====== Records provided
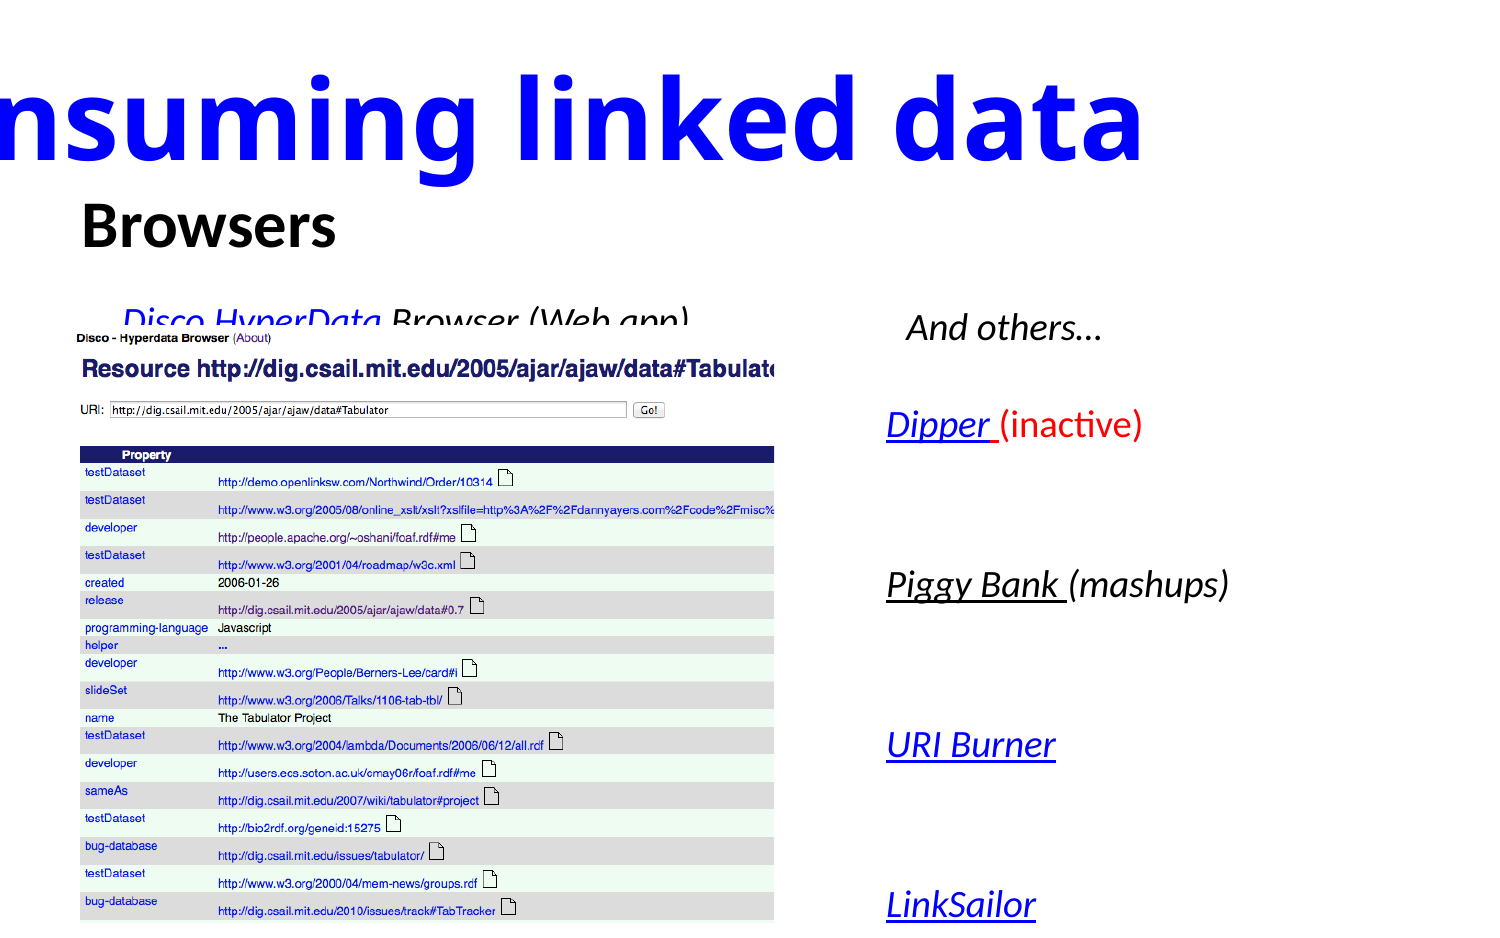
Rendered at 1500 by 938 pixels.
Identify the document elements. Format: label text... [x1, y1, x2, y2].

text_box And others… [891, 286, 1118, 381]
text_box Browsers [66, 173, 353, 268]
picture [65, 324, 775, 923]
text_box Dipper (inactive) Piggy Bank (mashups) URI Burner LinkSailor Graphite RDF Browser [871, 383, 1500, 938]
text_box Disco HyperData Browser (Web app) [107, 280, 706, 323]
text_box Consuming linked data [0, 40, 1163, 191]
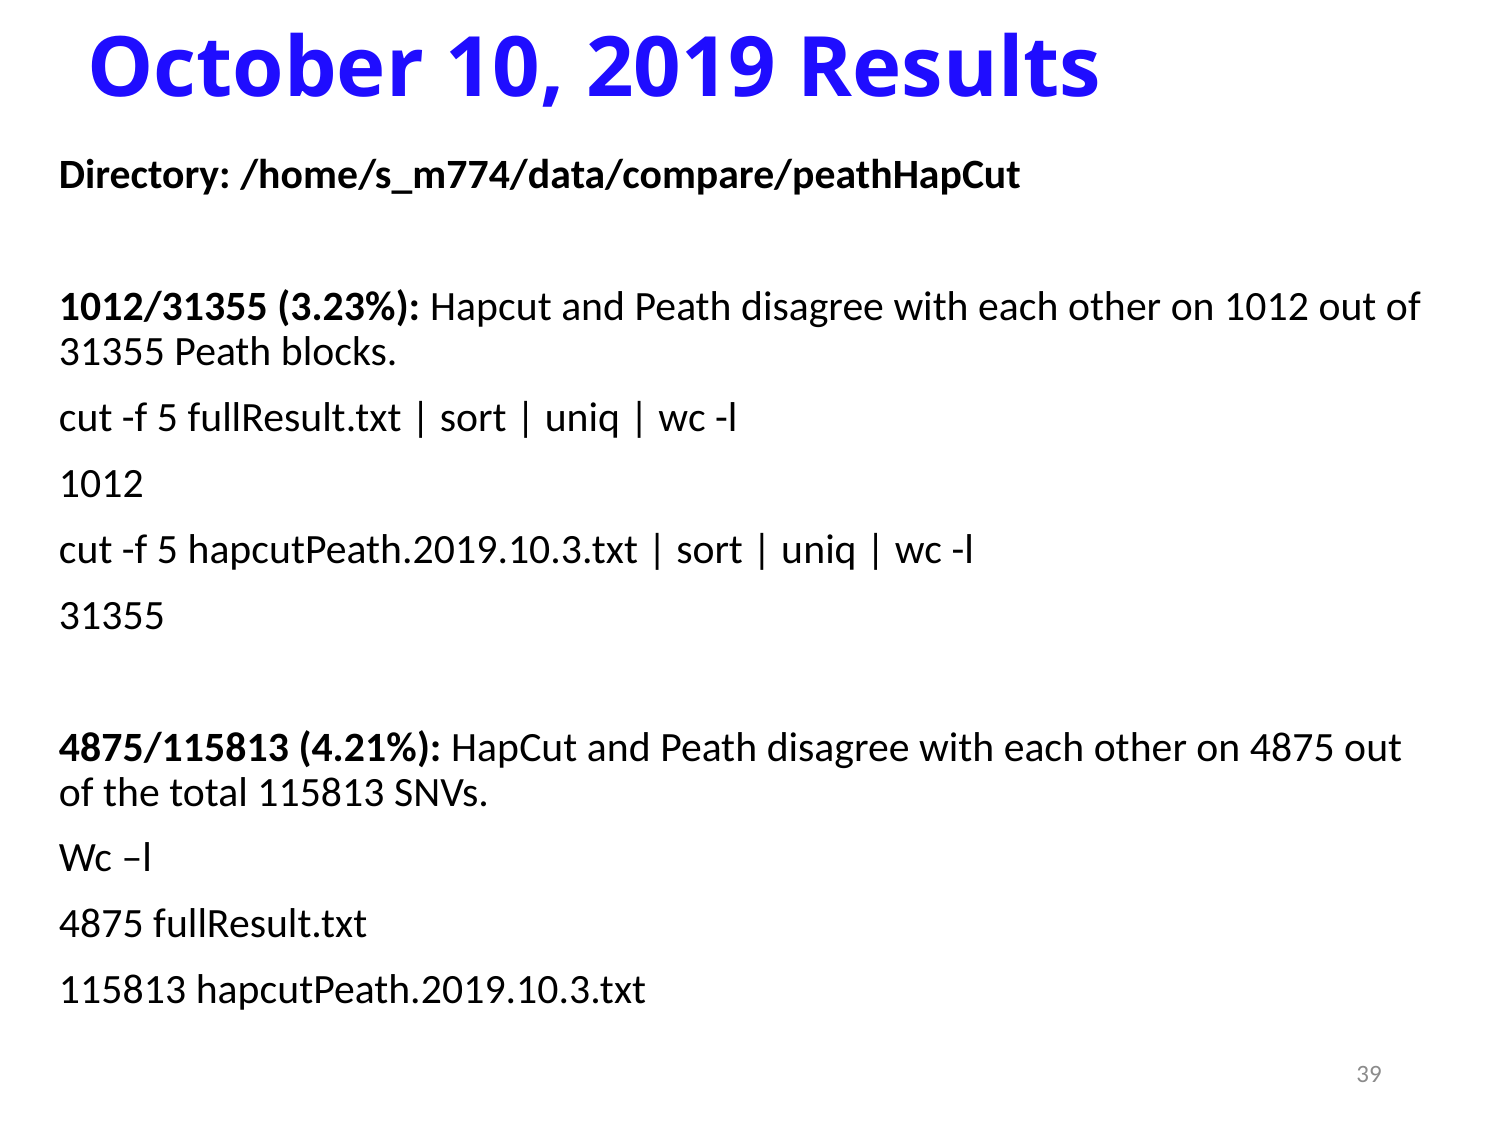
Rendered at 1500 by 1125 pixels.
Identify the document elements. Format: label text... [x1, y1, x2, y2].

slide_number 39 [1059, 1042, 1397, 1103]
title October 10, 2019 Results [72, 12, 1367, 128]
list Directory: /home/s_m774/data/compare/peathHapCut 1012/31355 (3.23%): Hapcut and Peath disagree with each other on 1012 out of 31355 Peath blocks. cut -f 5 fullResult.txt | sort | uniq | wc -l 1012 cut -f 5 hapcutPeath.2019.10.3.txt | sort | uniq | wc -l 31355 4875/115813 (4.21%): HapCut and Peath disagree with each other on 4875 out of the total 115813 SNVs. Wc –l 4875 fullResult.txt 115813 hapcutPeath.2019.10.3.txt [43, 145, 1453, 1092]
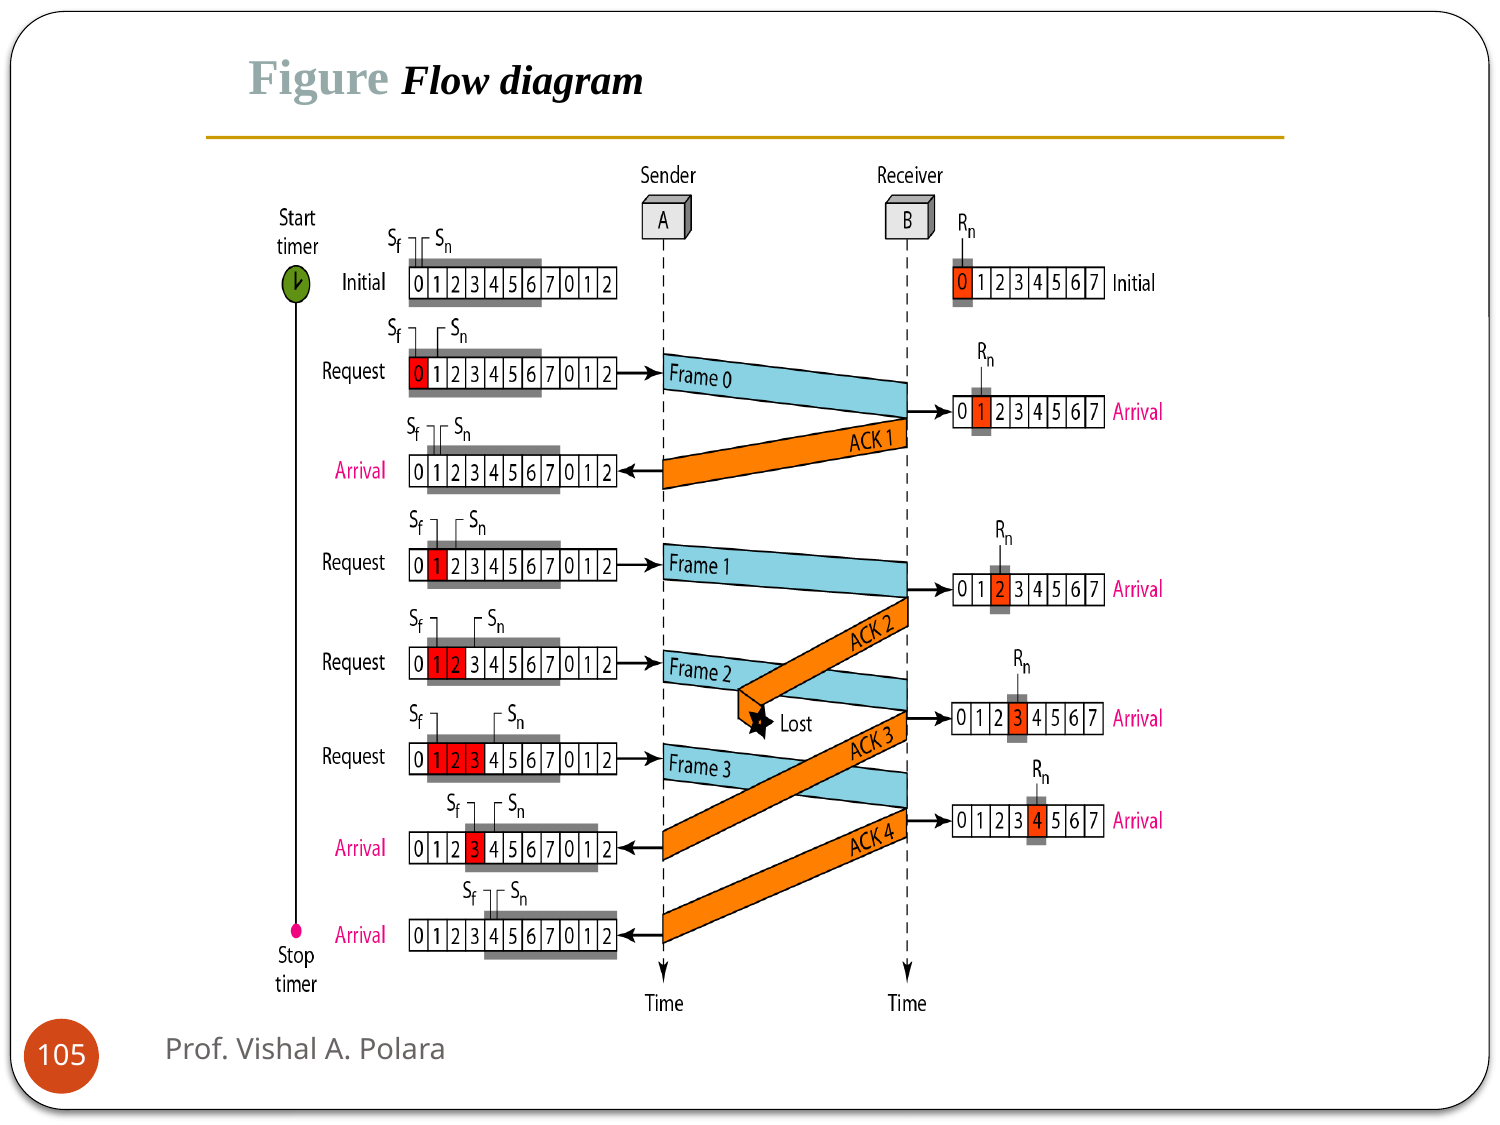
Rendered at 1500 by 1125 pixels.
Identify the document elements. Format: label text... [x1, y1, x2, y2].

text_box Figure Flow diagram [233, 37, 670, 113]
footer Prof. Vishal A. Polara [150, 1012, 800, 1088]
slide_number 105 [23, 1018, 99, 1094]
picture [274, 162, 1163, 1018]
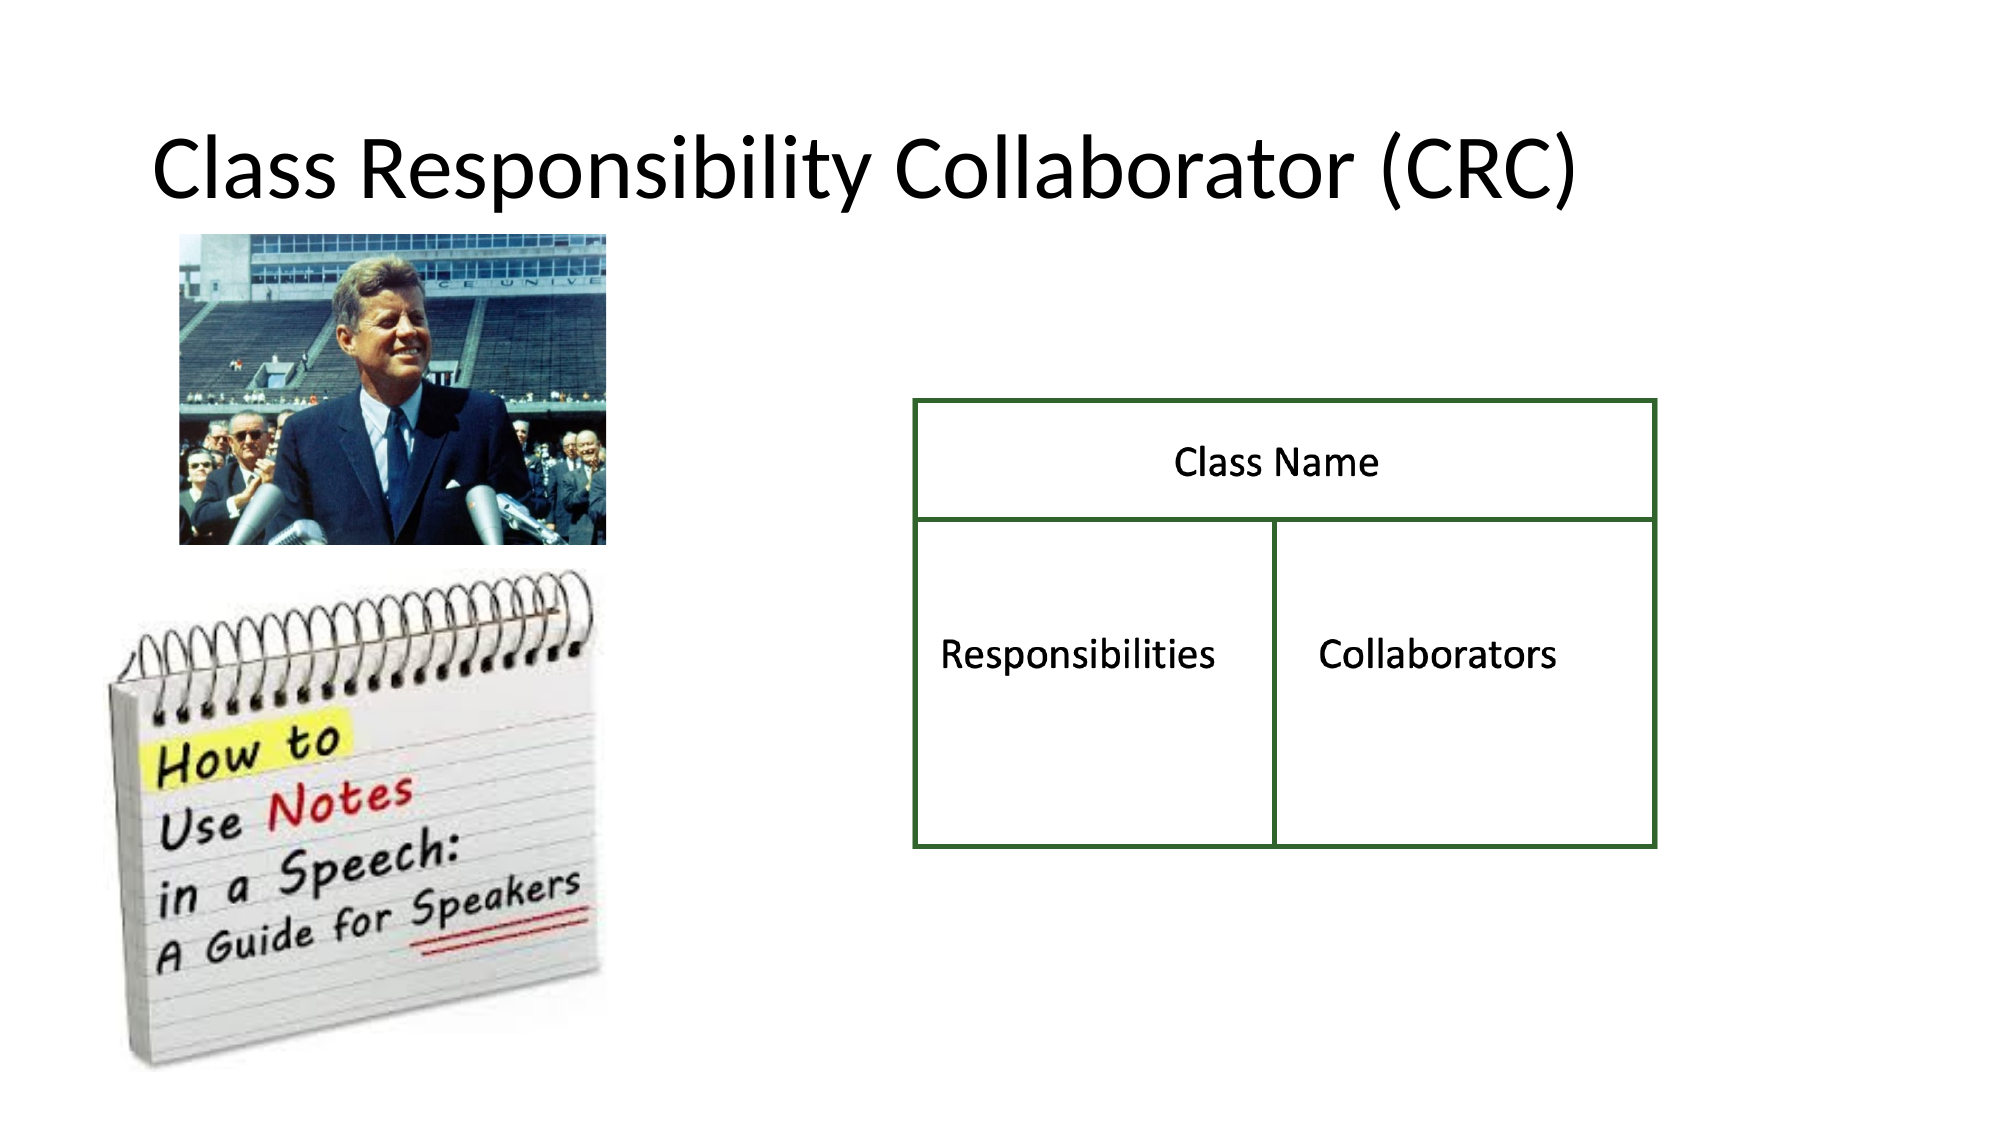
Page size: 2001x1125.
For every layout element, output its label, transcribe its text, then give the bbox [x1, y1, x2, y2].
============
Copy the records above exactly. The pictures are not part of the copy.

Rendered at 1500 by 938 pixels.
Identify the document elements. Format: label text... [x1, y1, x2, y2].

text_box And others… [891, 286, 1118, 381]
text_box Browsers [66, 173, 353, 268]
picture [65, 324, 775, 923]
text_box Dipper (inactive) Piggy Bank (mashups) URI Burner LinkSailor Graphite RDF Browser [871, 383, 1500, 938]
text_box Disco HyperData Browser (Web app) [107, 280, 706, 323]
text_box Consuming linked data [0, 40, 1163, 191]
Rendered at 1500 by 1125 pixels.
Identify the document elements. Format: label text... [x1, y1, x2, y2].

slide_number 39 [1059, 1042, 1397, 1103]
title October 10, 2019 Results [72, 12, 1367, 128]
list Directory: /home/s_m774/data/compare/peathHapCut 1012/31355 (3.23%): Hapcut and Peath disagree with each other on 1012 out of 31355 Peath blocks. cut -f 5 fullResult.txt | sort | uniq | wc -l 1012 cut -f 5 hapcutPeath.2019.10.3.txt | sort | uniq | wc -l 31355 4875/115813 (4.21%): HapCut and Peath disagree with each other on 4875 out of the total 115813 SNVs. Wc –l 4875 fullResult.txt 115813 hapcutPeath.2019.10.3.txt [43, 145, 1453, 1092]
Rendered at 1500 by 1125 pixels.
Identify the document elements. Format: label text... [x1, y1, x2, y2].

text_box Figure Flow diagram [233, 37, 670, 113]
footer Prof. Vishal A. Polara [150, 1012, 800, 1088]
slide_number 105 [23, 1018, 99, 1094]
picture [274, 162, 1163, 1018]
Page size: 2001x1125.
For every layout element, output its label, transcribe its text, then give the bbox [x1, y1, x2, y2].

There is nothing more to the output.